Data provided:

= = = = =

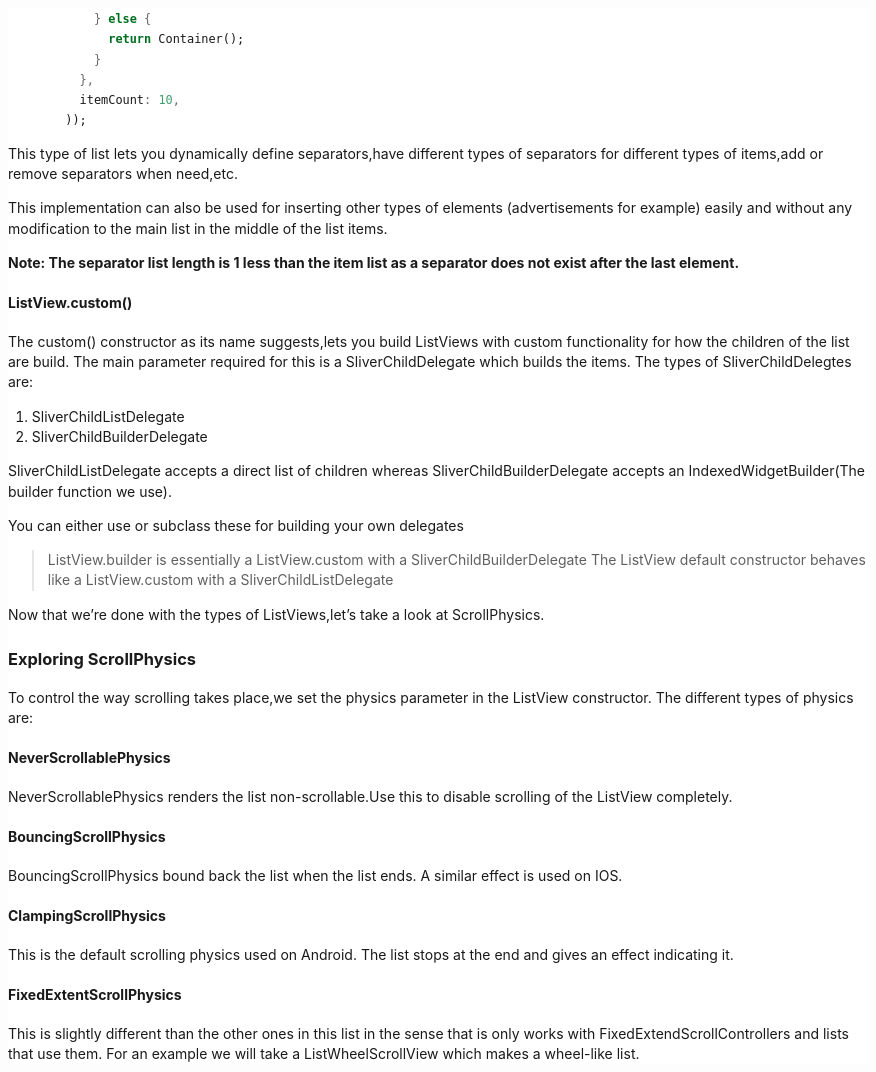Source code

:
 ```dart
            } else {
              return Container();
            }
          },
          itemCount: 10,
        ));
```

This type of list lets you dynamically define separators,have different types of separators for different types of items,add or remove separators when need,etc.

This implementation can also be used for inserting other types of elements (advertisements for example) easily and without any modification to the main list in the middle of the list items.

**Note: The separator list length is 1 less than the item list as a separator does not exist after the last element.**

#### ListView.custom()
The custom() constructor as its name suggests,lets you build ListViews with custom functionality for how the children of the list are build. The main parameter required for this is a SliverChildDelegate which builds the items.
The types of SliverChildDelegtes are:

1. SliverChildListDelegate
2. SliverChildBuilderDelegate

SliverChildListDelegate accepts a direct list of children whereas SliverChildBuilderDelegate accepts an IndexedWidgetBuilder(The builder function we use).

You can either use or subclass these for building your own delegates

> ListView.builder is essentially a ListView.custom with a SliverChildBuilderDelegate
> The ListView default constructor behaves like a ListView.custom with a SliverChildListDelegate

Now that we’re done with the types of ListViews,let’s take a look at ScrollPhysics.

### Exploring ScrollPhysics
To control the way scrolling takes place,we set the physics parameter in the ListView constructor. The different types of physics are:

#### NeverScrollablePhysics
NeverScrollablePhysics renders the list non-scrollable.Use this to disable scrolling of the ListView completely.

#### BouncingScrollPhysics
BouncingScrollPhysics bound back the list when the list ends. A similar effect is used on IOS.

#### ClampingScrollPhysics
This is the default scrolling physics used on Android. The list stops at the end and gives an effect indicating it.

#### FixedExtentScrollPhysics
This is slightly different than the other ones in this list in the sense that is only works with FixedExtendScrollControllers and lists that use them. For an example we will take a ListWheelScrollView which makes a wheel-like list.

= = = = =

Each line of the records that holds the word "effect" should be copied out.

BouncingScrollPhysics bound back the list when the list ends. A similar effect is used on IOS.
This is the default scrolling physics used on Android. The list stops at the end and gives an effect indicating it.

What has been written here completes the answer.